Meet Kathi Tarrant, mom, musician, teacher, and Republican candidate for the Vermont House in the Washington-Chittenden district currently represented by two Democrats, Tom Stevens and Theresa Wood.

Ms. Tarrant might not like it that I topped this piece with a picture of her at the August 2021 Patriot Rally on the steps of the Statehouse. The event was captured on video by the good folks at Orca Media, and you can see several speakers talking about the poor attendance. And you can see Tarrant talking about the federal lawsuit she filed against Gov. Phil Scott over his mask mandate. Yep, she’s one of them.

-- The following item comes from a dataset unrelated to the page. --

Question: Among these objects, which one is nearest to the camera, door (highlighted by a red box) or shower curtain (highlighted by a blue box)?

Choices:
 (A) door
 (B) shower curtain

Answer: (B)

But that’s not how she’s presenting herself in the race for House. Instead, she’s donned the garb of a garden-variety conservative — to the right of Phil Scott, but not quite off the deep end. In a candidates’ forum sponsored by ORCA and another of my former employers, The Bridge, she managed to avoid subjects like the Covid vaccine and climate change denialism (“CO2 is NOT a pollutant”) and weather conspiracy theories and her membership in 802Freedom, the online community of anti-vaxxers and their ilk.

Instead, we got anodyne language about carbon taxes, ballot security, supporting law enforcement, fixing the housing shortage by unleashing the landlords, doubts about cannabis legalization, Second Amendment absolutism, and opposition to Article 22 over its wording, not its intent.

Now, it’s possible that she’s completely changed her political orientation in the past year. But it’s much more likely that she’s trying to pass as a standard conservative when in fact she’s way out on the fringes of political discourse.